ABOUT THIS TASK →
When you reach the line containing "M575,408L592,438L543,466L526,436Z" in the entries below, start writing out each line exactly, and stop after the line containing "M371,1115L383,1134L357,1149L345,1130Z".

━━━ DATA FOR THE TASK ━━━

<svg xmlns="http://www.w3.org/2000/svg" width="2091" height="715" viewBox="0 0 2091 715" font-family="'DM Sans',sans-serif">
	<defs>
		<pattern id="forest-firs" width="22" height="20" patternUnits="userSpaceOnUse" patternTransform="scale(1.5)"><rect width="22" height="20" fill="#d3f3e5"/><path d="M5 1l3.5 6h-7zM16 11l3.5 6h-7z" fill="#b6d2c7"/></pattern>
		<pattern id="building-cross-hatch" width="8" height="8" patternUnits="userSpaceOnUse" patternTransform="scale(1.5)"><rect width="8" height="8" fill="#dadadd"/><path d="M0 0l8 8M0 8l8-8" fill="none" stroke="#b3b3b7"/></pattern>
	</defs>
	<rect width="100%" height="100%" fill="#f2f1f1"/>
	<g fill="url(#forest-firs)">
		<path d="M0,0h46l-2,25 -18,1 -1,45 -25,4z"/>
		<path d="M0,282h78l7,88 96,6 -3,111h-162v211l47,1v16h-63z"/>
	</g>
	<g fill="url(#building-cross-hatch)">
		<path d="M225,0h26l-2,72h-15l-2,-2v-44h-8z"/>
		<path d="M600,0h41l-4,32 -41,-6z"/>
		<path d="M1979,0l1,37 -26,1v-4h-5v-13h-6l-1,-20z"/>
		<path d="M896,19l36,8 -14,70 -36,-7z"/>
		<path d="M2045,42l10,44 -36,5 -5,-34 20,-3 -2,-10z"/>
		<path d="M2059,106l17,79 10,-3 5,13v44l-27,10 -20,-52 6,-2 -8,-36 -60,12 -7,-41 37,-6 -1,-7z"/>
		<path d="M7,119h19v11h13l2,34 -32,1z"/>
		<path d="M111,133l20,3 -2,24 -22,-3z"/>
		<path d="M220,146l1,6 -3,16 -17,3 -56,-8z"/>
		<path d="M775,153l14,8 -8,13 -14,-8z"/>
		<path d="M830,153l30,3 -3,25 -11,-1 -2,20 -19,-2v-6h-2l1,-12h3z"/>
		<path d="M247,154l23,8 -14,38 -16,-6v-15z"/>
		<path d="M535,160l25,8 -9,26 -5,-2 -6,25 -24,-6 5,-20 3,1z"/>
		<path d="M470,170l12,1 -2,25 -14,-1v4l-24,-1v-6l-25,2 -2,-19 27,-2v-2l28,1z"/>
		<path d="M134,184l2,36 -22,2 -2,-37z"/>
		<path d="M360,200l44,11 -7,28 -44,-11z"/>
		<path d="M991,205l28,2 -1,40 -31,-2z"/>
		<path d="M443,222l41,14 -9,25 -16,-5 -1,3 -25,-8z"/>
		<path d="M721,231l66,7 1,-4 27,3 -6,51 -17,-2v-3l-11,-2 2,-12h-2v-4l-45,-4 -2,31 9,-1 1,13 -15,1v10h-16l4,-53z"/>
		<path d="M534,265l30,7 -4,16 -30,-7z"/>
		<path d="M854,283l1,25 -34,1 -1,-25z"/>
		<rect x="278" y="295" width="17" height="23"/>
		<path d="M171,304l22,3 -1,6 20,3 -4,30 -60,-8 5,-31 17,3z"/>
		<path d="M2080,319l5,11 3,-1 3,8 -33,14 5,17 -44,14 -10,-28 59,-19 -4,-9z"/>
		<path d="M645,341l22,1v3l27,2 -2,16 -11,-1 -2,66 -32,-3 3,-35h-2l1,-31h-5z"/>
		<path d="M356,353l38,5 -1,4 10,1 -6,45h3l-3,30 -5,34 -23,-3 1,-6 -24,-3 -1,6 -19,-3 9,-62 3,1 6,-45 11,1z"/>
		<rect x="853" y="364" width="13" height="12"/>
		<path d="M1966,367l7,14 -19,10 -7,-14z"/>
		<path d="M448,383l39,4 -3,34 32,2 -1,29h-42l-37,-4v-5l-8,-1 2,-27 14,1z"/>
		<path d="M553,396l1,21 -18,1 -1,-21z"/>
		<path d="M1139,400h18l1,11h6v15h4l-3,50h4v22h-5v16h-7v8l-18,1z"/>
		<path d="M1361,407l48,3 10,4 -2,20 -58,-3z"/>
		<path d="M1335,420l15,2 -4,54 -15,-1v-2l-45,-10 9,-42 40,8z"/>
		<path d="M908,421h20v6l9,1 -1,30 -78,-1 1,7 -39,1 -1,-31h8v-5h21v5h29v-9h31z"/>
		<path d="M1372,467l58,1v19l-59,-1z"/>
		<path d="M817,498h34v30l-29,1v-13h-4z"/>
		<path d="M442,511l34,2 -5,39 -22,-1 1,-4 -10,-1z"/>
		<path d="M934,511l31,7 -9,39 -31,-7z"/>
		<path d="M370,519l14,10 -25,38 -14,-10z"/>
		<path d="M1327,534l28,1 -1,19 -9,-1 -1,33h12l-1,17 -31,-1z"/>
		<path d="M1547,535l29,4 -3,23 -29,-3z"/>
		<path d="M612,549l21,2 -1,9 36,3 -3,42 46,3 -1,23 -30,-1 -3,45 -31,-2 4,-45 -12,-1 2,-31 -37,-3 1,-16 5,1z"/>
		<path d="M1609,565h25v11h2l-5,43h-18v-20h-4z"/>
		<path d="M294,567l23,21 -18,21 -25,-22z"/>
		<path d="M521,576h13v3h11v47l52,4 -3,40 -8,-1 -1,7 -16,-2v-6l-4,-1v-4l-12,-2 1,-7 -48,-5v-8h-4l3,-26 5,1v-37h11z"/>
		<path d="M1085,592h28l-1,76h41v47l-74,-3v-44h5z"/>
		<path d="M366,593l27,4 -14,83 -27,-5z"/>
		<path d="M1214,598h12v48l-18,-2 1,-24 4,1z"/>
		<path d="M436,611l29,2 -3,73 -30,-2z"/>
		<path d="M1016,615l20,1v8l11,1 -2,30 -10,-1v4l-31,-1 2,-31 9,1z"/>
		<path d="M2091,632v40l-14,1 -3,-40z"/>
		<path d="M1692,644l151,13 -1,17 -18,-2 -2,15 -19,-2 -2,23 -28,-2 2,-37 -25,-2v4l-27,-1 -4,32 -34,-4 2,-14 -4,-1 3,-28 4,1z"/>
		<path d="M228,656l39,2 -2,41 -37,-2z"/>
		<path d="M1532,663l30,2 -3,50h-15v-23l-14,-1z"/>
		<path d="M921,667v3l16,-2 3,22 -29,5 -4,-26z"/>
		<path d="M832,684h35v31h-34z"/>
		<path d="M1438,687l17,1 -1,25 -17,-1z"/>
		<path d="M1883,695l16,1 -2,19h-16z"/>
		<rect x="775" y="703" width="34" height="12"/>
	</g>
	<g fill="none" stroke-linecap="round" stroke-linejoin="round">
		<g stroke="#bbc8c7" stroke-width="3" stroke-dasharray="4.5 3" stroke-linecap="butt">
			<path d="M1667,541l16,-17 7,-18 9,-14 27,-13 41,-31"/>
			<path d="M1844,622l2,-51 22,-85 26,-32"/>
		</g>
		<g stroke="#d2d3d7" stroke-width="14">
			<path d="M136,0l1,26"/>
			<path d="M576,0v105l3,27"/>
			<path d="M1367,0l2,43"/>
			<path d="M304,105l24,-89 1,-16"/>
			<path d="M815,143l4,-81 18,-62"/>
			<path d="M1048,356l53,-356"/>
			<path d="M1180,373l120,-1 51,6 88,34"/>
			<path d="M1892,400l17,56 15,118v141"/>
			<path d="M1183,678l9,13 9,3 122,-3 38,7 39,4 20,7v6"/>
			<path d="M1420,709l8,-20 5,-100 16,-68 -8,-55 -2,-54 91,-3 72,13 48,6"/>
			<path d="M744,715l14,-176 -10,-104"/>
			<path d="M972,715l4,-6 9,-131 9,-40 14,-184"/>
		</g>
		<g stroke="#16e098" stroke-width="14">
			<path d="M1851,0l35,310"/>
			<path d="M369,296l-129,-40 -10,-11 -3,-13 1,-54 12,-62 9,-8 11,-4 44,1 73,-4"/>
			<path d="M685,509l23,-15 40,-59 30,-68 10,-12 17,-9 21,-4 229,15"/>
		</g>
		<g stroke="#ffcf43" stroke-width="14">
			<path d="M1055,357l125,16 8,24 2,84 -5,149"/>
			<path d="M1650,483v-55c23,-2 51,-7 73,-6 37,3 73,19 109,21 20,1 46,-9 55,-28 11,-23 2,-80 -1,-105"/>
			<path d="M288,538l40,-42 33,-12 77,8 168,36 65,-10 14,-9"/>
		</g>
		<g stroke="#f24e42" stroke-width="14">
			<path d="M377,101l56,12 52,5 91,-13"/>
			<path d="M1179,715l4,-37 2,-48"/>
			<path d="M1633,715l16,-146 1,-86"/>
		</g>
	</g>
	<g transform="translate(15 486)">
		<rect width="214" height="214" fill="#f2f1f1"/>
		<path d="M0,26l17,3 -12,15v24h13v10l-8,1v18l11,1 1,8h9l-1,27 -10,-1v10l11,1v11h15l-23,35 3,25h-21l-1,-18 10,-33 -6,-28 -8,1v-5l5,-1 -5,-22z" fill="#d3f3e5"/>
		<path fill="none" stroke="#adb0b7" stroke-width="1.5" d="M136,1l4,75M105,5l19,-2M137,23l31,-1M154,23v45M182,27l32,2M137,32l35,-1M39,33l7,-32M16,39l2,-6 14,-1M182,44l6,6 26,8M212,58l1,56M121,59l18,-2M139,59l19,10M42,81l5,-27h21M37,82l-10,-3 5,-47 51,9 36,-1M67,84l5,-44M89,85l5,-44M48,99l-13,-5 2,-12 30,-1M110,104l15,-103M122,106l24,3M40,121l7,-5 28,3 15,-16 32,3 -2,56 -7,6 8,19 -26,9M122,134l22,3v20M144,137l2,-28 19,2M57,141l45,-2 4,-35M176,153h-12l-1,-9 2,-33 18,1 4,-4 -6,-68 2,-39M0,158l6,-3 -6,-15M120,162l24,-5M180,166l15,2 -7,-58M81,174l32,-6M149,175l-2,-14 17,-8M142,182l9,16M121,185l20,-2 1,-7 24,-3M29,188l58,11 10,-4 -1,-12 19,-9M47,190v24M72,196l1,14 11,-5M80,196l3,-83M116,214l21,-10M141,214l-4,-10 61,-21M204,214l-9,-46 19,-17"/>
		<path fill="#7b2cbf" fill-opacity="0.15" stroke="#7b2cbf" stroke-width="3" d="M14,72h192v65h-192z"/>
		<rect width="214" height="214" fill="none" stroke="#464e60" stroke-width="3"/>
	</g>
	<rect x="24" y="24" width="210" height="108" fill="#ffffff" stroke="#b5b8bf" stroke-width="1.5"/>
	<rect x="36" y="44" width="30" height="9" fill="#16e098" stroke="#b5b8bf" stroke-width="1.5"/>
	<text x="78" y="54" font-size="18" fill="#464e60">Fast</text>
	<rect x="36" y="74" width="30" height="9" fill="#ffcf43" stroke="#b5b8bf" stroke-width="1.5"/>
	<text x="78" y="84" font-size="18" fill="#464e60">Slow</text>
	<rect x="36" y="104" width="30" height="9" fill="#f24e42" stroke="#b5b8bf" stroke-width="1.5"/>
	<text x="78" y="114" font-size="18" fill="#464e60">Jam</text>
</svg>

━━━
━━━ DATA FOR THE TASK ━━━

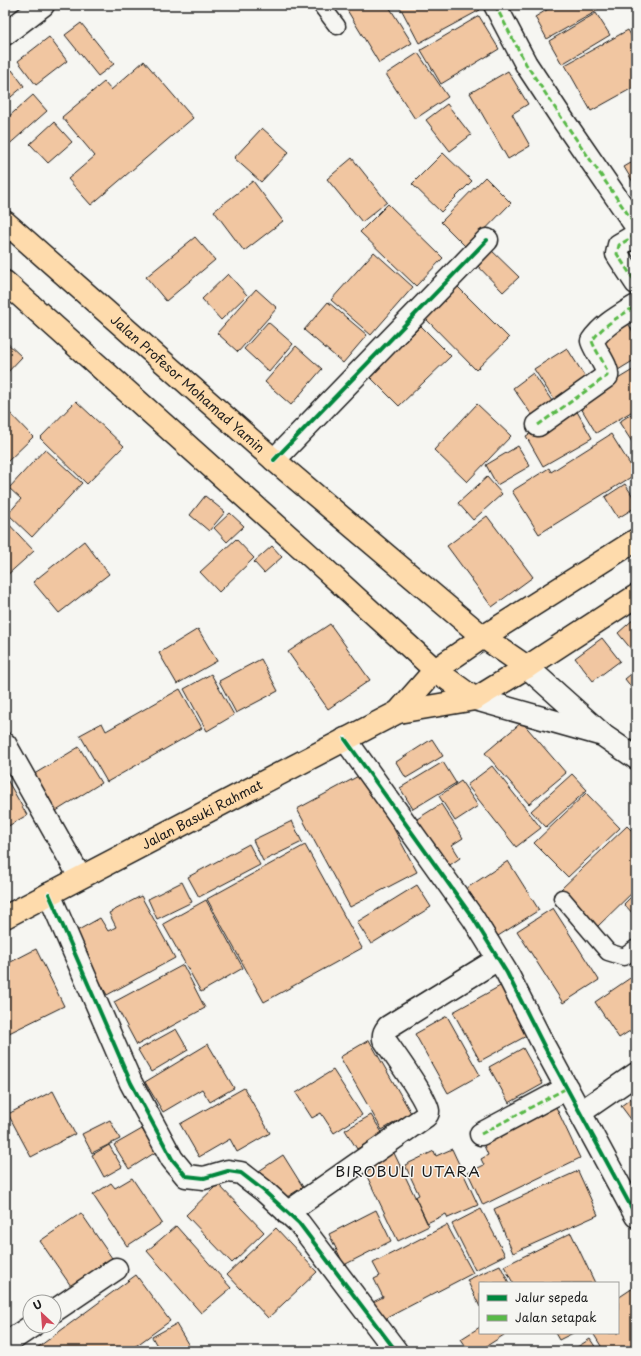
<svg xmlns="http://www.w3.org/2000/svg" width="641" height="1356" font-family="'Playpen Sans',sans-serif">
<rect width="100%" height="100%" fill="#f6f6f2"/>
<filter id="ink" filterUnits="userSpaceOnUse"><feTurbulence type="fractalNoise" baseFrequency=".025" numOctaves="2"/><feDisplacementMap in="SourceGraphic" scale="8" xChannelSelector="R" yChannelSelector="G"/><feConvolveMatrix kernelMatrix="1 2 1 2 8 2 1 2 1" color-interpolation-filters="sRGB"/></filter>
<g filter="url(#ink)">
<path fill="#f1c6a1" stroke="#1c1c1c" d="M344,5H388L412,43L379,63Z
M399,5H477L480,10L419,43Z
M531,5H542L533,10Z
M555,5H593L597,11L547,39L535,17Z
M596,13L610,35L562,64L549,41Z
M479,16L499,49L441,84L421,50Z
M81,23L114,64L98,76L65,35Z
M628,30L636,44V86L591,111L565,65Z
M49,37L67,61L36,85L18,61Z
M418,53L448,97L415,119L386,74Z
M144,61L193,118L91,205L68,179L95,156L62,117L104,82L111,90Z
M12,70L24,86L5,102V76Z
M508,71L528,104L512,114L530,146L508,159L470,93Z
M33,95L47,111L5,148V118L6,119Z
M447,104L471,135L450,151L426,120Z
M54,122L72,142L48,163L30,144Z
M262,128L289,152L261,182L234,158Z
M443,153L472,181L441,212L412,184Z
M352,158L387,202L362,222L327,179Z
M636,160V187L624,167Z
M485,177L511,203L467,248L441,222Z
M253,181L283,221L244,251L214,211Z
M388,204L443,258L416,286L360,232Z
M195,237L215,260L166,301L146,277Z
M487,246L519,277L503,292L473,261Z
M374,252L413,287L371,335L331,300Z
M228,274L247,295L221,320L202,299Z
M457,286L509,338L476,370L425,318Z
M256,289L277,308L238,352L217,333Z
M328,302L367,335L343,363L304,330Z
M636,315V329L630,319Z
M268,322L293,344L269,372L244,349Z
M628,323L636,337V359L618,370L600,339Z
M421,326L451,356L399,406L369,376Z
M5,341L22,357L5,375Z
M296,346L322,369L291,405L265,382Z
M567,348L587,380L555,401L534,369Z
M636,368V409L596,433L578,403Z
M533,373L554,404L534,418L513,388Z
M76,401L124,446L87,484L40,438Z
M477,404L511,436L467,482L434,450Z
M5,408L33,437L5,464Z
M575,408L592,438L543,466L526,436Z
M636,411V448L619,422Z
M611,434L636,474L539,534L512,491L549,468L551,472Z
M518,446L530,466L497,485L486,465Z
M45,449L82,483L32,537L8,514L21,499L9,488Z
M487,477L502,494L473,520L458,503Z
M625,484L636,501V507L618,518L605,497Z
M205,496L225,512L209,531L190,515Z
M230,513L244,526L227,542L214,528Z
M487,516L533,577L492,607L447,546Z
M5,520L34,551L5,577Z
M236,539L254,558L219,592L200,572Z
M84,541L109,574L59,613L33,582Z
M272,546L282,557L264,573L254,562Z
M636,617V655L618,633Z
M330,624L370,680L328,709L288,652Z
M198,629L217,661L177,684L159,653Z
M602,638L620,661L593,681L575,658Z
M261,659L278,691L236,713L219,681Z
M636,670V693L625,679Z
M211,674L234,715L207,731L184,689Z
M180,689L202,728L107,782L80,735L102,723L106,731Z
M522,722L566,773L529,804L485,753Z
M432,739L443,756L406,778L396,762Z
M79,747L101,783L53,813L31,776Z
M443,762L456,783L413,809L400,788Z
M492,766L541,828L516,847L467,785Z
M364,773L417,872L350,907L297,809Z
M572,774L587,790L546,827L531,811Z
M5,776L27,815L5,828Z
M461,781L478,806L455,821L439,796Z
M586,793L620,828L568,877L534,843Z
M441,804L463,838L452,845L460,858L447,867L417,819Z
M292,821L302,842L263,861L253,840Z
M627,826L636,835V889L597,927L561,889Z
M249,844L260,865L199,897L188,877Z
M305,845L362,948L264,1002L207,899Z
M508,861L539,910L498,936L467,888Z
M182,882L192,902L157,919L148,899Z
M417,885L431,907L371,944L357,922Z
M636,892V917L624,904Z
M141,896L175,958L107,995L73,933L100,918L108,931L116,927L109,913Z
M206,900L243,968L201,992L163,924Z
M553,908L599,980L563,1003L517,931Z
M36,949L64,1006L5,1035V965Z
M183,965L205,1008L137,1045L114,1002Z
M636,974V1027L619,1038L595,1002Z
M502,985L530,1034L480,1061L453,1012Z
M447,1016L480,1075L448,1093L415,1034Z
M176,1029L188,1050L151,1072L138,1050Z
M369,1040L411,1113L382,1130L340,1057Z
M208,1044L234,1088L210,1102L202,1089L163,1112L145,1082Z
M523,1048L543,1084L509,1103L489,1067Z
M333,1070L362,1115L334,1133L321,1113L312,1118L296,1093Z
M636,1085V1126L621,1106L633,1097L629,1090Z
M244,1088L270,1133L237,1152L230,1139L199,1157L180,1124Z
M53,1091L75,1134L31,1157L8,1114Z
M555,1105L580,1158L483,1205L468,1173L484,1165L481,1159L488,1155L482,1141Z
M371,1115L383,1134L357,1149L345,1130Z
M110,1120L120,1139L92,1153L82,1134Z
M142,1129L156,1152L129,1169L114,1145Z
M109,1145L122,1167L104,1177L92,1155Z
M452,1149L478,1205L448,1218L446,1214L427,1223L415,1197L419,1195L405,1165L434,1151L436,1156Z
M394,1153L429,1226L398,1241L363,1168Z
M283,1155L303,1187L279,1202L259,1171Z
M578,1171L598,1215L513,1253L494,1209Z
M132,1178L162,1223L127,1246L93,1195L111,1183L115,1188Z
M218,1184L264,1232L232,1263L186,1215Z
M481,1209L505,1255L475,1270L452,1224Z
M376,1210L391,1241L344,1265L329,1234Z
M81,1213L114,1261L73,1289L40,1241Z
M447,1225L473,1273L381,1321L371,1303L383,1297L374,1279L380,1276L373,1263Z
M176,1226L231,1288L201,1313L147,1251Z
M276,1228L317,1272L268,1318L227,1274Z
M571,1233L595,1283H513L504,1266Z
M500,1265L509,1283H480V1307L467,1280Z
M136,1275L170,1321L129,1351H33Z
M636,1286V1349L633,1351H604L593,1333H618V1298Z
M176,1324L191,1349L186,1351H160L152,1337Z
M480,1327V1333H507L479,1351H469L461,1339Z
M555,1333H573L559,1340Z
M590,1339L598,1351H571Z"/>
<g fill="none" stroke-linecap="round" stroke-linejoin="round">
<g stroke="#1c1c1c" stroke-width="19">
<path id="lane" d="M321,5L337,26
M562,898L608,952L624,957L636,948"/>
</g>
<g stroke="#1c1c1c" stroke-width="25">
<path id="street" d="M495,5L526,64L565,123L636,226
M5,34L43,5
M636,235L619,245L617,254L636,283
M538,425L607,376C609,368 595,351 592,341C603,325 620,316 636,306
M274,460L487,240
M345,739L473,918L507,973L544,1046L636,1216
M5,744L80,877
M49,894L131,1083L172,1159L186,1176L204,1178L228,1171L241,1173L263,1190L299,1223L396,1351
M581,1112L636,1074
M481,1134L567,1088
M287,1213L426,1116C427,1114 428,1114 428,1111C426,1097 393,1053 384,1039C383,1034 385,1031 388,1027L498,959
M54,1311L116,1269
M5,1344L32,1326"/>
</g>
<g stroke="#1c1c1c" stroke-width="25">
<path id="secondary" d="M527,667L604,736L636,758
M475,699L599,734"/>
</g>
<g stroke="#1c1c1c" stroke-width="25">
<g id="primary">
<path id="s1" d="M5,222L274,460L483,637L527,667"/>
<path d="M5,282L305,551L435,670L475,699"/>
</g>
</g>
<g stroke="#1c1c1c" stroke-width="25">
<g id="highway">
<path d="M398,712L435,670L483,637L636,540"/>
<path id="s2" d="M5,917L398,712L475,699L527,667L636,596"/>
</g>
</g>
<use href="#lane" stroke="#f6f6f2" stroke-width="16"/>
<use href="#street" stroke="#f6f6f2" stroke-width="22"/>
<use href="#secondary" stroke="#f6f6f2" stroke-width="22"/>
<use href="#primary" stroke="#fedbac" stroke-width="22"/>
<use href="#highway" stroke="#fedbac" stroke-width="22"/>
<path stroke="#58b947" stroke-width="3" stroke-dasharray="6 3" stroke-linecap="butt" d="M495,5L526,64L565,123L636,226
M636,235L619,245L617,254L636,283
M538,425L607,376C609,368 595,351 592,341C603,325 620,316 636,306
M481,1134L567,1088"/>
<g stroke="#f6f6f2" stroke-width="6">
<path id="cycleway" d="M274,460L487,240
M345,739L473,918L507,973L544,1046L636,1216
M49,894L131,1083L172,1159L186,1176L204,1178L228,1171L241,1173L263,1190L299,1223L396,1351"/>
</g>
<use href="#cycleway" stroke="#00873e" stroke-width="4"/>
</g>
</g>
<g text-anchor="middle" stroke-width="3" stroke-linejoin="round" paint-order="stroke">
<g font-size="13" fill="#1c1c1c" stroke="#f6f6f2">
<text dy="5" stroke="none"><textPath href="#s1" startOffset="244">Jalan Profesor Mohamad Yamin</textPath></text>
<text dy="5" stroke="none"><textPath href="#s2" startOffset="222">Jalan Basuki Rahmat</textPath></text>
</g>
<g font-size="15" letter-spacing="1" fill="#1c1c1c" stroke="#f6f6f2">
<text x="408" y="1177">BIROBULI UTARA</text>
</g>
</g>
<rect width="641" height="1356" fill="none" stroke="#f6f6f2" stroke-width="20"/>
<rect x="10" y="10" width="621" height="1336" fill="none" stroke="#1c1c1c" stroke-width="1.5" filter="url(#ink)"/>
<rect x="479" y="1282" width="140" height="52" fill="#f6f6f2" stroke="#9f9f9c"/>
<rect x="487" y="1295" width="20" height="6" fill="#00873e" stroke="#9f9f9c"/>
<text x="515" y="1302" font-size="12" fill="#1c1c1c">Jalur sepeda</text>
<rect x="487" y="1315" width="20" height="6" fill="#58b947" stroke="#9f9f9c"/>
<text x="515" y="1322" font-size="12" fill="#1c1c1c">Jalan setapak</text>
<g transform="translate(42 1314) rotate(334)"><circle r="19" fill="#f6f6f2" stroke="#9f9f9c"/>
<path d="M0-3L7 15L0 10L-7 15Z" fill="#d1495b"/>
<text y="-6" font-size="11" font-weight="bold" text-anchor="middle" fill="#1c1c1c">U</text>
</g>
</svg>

━━━

RESULT →
M575,408L592,438L543,466L526,436Z
M636,411V448L619,422Z
M611,434L636,474L539,534L512,491L549,468L551,472Z
M518,446L530,466L497,485L486,465Z
M45,449L82,483L32,537L8,514L21,499L9,488Z
M487,477L502,494L473,520L458,503Z
M625,484L636,501V507L618,518L605,497Z
M205,496L225,512L209,531L190,515Z
M230,513L244,526L227,542L214,528Z
M487,516L533,577L492,607L447,546Z
M5,520L34,551L5,577Z
M236,539L254,558L219,592L200,572Z
M84,541L109,574L59,613L33,582Z
M272,546L282,557L264,573L254,562Z
M636,617V655L618,633Z
M330,624L370,680L328,709L288,652Z
M198,629L217,661L177,684L159,653Z
M602,638L620,661L593,681L575,658Z
M261,659L278,691L236,713L219,681Z
M636,670V693L625,679Z
M211,674L234,715L207,731L184,689Z
M180,689L202,728L107,782L80,735L102,723L106,731Z
M522,722L566,773L529,804L485,753Z
M432,739L443,756L406,778L396,762Z
M79,747L101,783L53,813L31,776Z
M443,762L456,783L413,809L400,788Z
M492,766L541,828L516,847L467,785Z
M364,773L417,872L350,907L297,809Z
M572,774L587,790L546,827L531,811Z
M5,776L27,815L5,828Z
M461,781L478,806L455,821L439,796Z
M586,793L620,828L568,877L534,843Z
M441,804L463,838L452,845L460,858L447,867L417,819Z
M292,821L302,842L263,861L253,840Z
M627,826L636,835V889L597,927L561,889Z
M249,844L260,865L199,897L188,877Z
M305,845L362,948L264,1002L207,899Z
M508,861L539,910L498,936L467,888Z
M182,882L192,902L157,919L148,899Z
M417,885L431,907L371,944L357,922Z
M636,892V917L624,904Z
M141,896L175,958L107,995L73,933L100,918L108,931L116,927L109,913Z
M206,900L243,968L201,992L163,924Z
M553,908L599,980L563,1003L517,931Z
M36,949L64,1006L5,1035V965Z
M183,965L205,1008L137,1045L114,1002Z
M636,974V1027L619,1038L595,1002Z
M502,985L530,1034L480,1061L453,1012Z
M447,1016L480,1075L448,1093L415,1034Z
M176,1029L188,1050L151,1072L138,1050Z
M369,1040L411,1113L382,1130L340,1057Z
M208,1044L234,1088L210,1102L202,1089L163,1112L145,1082Z
M523,1048L543,1084L509,1103L489,1067Z
M333,1070L362,1115L334,1133L321,1113L312,1118L296,1093Z
M636,1085V1126L621,1106L633,1097L629,1090Z
M244,1088L270,1133L237,1152L230,1139L199,1157L180,1124Z
M53,1091L75,1134L31,1157L8,1114Z
M555,1105L580,1158L483,1205L468,1173L484,1165L481,1159L488,1155L482,1141Z
M371,1115L383,1134L357,1149L345,1130Z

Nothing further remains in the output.